WORK REQUEST – For the full listing below, write out each entry exactly and exclude the images.

EXTRACTED ENTRIES –

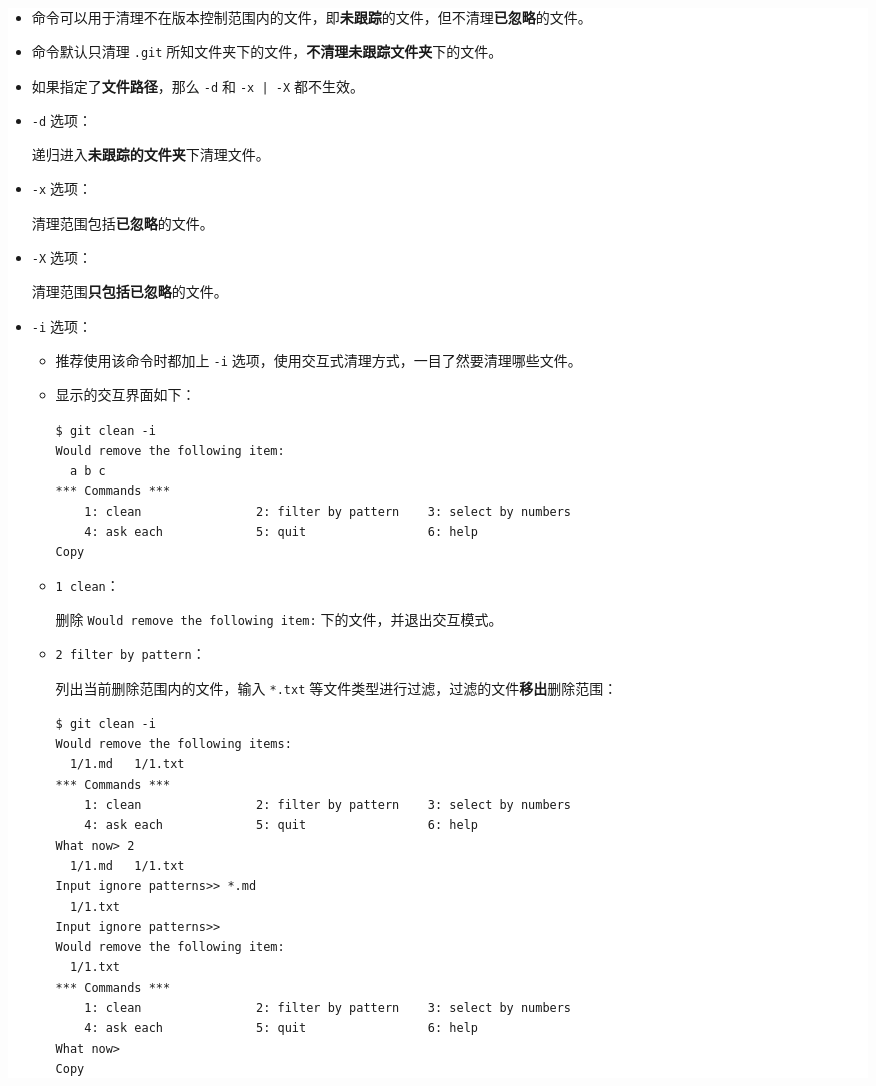 - 命令可以用于清理不在版本控制范围内的文件，即**未跟踪**的文件，但不清理**已忽略**的文件。

- 命令默认只清理 `.git` 所知文件夹下的文件，**不清理未跟踪文件夹**下的文件。

- 如果指定了**文件路径**，那么 `-d` 和 `-x | -X` 都不生效。

- `-d` 选项：

  递归进入**未跟踪的文件夹**下清理文件。

- `-x` 选项：

  清理范围包括**已忽略**的文件。

- `-X` 选项：

  清理范围**只包括已忽略**的文件。

- `-i` 选项：

  - 推荐使用该命令时都加上 `-i` 选项，使用交互式清理方式，一目了然要清理哪些文件。

  - 显示的交互界面如下：

    ```
    $ git clean -i
    Would remove the following item:
      a b c
    *** Commands ***
        1: clean                2: filter by pattern    3: select by numbers
        4: ask each             5: quit                 6: help
    Copy
    ```

  - `1 clean`：

    删除 `Would remove the following item:` 下的文件，并退出交互模式。

  - `2 filter by pattern`：

    列出当前删除范围内的文件，输入 `*.txt` 等文件类型进行过滤，过滤的文件**移出**删除范围：

    ```
    $ git clean -i
    Would remove the following items:
      1/1.md   1/1.txt
    *** Commands ***
        1: clean                2: filter by pattern    3: select by numbers
        4: ask each             5: quit                 6: help
    What now> 2
      1/1.md   1/1.txt
    Input ignore patterns>> *.md
      1/1.txt
    Input ignore patterns>>
    Would remove the following item:
      1/1.txt
    *** Commands ***
        1: clean                2: filter by pattern    3: select by numbers
        4: ask each             5: quit                 6: help
    What now>
    Copy
    ```
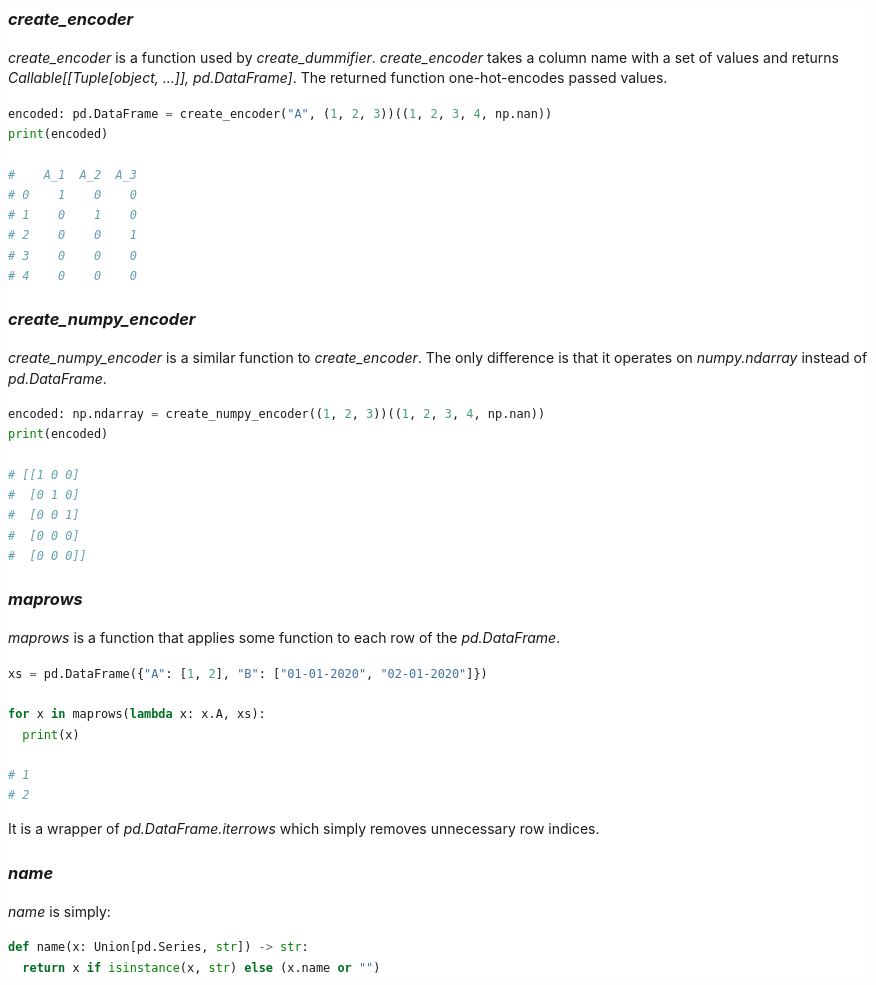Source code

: ### *create_encoder*

*create_encoder* is a function used by *create_dummifier*. *create_encoder* takes a column name with a set of values and returns *Callable[[Tuple[object, ...]], pd.DataFrame]*. The returned function one-hot-encodes passed values.

```python
encoded: pd.DataFrame = create_encoder("A", (1, 2, 3))((1, 2, 3, 4, np.nan))
print(encoded)

#    A_1  A_2  A_3
# 0    1    0    0
# 1    0    1    0
# 2    0    0    1
# 3    0    0    0
# 4    0    0    0
```

### *create_numpy_encoder*

*create_numpy_encoder* is a similar function to *create_encoder*. The only difference is that it operates on *numpy.ndarray* instead of *pd.DataFrame*.

```python
encoded: np.ndarray = create_numpy_encoder((1, 2, 3))((1, 2, 3, 4, np.nan))
print(encoded)

# [[1 0 0]
#  [0 1 0]
#  [0 0 1]
#  [0 0 0]
#  [0 0 0]]
```

### *maprows*

*maprows* is a function that applies some function to each row of the *pd.DataFrame*.

```python
xs = pd.DataFrame({"A": [1, 2], "B": ["01-01-2020", "02-01-2020"]})

for x in maprows(lambda x: x.A, xs):
  print(x)

# 1
# 2
```

It is a wrapper of *pd.DataFrame.iterrows* which simply removes unnecessary row indices.

### *name*

*name* is simply:

```python
def name(x: Union[pd.Series, str]) -> str:
  return x if isinstance(x, str) else (x.name or "")
```
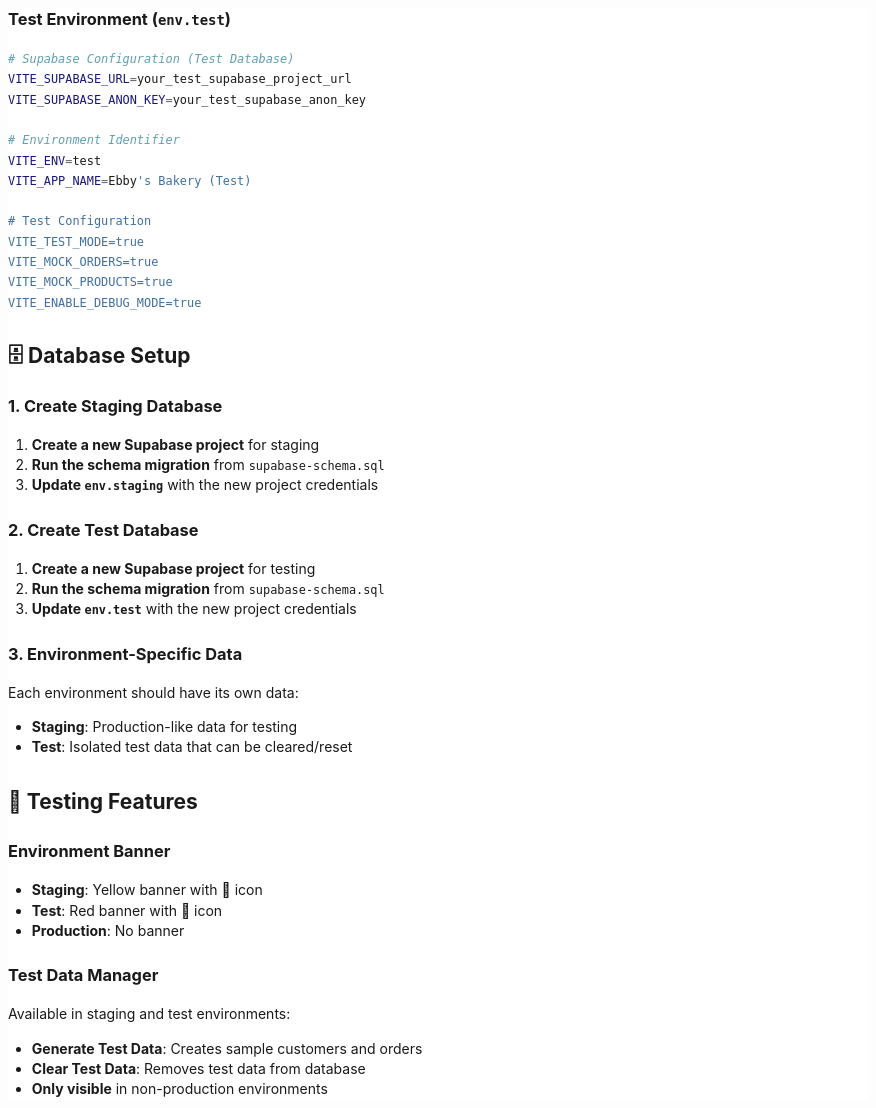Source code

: ### Test Environment (`env.test`)
```bash
# Supabase Configuration (Test Database)
VITE_SUPABASE_URL=your_test_supabase_project_url
VITE_SUPABASE_ANON_KEY=your_test_supabase_anon_key

# Environment Identifier
VITE_ENV=test
VITE_APP_NAME=Ebby's Bakery (Test)

# Test Configuration
VITE_TEST_MODE=true
VITE_MOCK_ORDERS=true
VITE_MOCK_PRODUCTS=true
VITE_ENABLE_DEBUG_MODE=true
```

## 🗄️ Database Setup

### 1. Create Staging Database

1. **Create a new Supabase project** for staging
2. **Run the schema migration** from `supabase-schema.sql`
3. **Update `env.staging`** with the new project credentials

### 2. Create Test Database

1. **Create a new Supabase project** for testing
2. **Run the schema migration** from `supabase-schema.sql`
3. **Update `env.test`** with the new project credentials

### 3. Environment-Specific Data

Each environment should have its own data:
- **Staging**: Production-like data for testing
- **Test**: Isolated test data that can be cleared/reset

## 🧪 Testing Features

### Environment Banner
- **Staging**: Yellow banner with 🚧 icon
- **Test**: Red banner with 🧪 icon
- **Production**: No banner

### Test Data Manager
Available in staging and test environments:
- **Generate Test Data**: Creates sample customers and orders
- **Clear Test Data**: Removes test data from database
- **Only visible** in non-production environments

RESULT BELOW –
 - 命令可以用于清理不在版本控制范围内的文件，即**未跟踪**的文件，但不清理**已忽略**的文件。

- 命令默认只清理 `.git` 所知文件夹下的文件，**不清理未跟踪文件夹**下的文件。

- 如果指定了**文件路径**，那么 `-d` 和 `-x | -X` 都不生效。

- `-d` 选项：

  递归进入**未跟踪的文件夹**下清理文件。

- `-x` 选项：

  清理范围包括**已忽略**的文件。

- `-X` 选项：

  清理范围**只包括已忽略**的文件。

- `-i` 选项：

  - 推荐使用该命令时都加上 `-i` 选项，使用交互式清理方式，一目了然要清理哪些文件。

  - 显示的交互界面如下：

    ```
    $ git clean -i
    Would remove the following item:
      a b c
    *** Commands ***
        1: clean                2: filter by pattern    3: select by numbers
        4: ask each             5: quit                 6: help
    Copy
    ```

  - `1 clean`：

    删除 `Would remove the following item:` 下的文件，并退出交互模式。

  - `2 filter by pattern`：

    列出当前删除范围内的文件，输入 `*.txt` 等文件类型进行过滤，过滤的文件**移出**删除范围：

    ```
    $ git clean -i
    Would remove the following items:
      1/1.md   1/1.txt
    *** Commands ***
        1: clean                2: filter by pattern    3: select by numbers
        4: ask each             5: quit                 6: help
    What now> 2
      1/1.md   1/1.txt
    Input ignore patterns>> *.md
      1/1.txt
    Input ignore patterns>>
    Would remove the following item:
      1/1.txt
    *** Commands ***
        1: clean                2: filter by pattern    3: select by numbers
        4: ask each             5: quit                 6: help
    What now>
    Copy
    ```
Source code

: ### *create_encoder*

*create_encoder* is a function used by *create_dummifier*. *create_encoder* takes a column name with a set of values and returns *Callable[[Tuple[object, ...]], pd.DataFrame]*. The returned function one-hot-encodes passed values.

```python
encoded: pd.DataFrame = create_encoder("A", (1, 2, 3))((1, 2, 3, 4, np.nan))
print(encoded)

#    A_1  A_2  A_3
# 0    1    0    0
# 1    0    1    0
# 2    0    0    1
# 3    0    0    0
# 4    0    0    0
```

### *create_numpy_encoder*

*create_numpy_encoder* is a similar function to *create_encoder*. The only difference is that it operates on *numpy.ndarray* instead of *pd.DataFrame*.

```python
encoded: np.ndarray = create_numpy_encoder((1, 2, 3))((1, 2, 3, 4, np.nan))
print(encoded)

# [[1 0 0]
#  [0 1 0]
#  [0 0 1]
#  [0 0 0]
#  [0 0 0]]
```

### *maprows*

*maprows* is a function that applies some function to each row of the *pd.DataFrame*.

```python
xs = pd.DataFrame({"A": [1, 2], "B": ["01-01-2020", "02-01-2020"]})

for x in maprows(lambda x: x.A, xs):
  print(x)

# 1
# 2
```

It is a wrapper of *pd.DataFrame.iterrows* which simply removes unnecessary row indices.

### *name*

*name* is simply:

```python
def name(x: Union[pd.Series, str]) -> str:
  return x if isinstance(x, str) else (x.name or "")
```
Source code

: ### Test Environment (`env.test`)
```bash
# Supabase Configuration (Test Database)
VITE_SUPABASE_URL=your_test_supabase_project_url
VITE_SUPABASE_ANON_KEY=your_test_supabase_anon_key

# Environment Identifier
VITE_ENV=test
VITE_APP_NAME=Ebby's Bakery (Test)

# Test Configuration
VITE_TEST_MODE=true
VITE_MOCK_ORDERS=true
VITE_MOCK_PRODUCTS=true
VITE_ENABLE_DEBUG_MODE=true
```

## 🗄️ Database Setup

### 1. Create Staging Database

1. **Create a new Supabase project** for staging
2. **Run the schema migration** from `supabase-schema.sql`
3. **Update `env.staging`** with the new project credentials

### 2. Create Test Database

1. **Create a new Supabase project** for testing
2. **Run the schema migration** from `supabase-schema.sql`
3. **Update `env.test`** with the new project credentials

### 3. Environment-Specific Data

Each environment should have its own data:
- **Staging**: Production-like data for testing
- **Test**: Isolated test data that can be cleared/reset

## 🧪 Testing Features

### Environment Banner
- **Staging**: Yellow banner with 🚧 icon
- **Test**: Red banner with 🧪 icon
- **Production**: No banner

### Test Data Manager
Available in staging and test environments:
- **Generate Test Data**: Creates sample customers and orders
- **Clear Test Data**: Removes test data from database
- **Only visible** in non-production environments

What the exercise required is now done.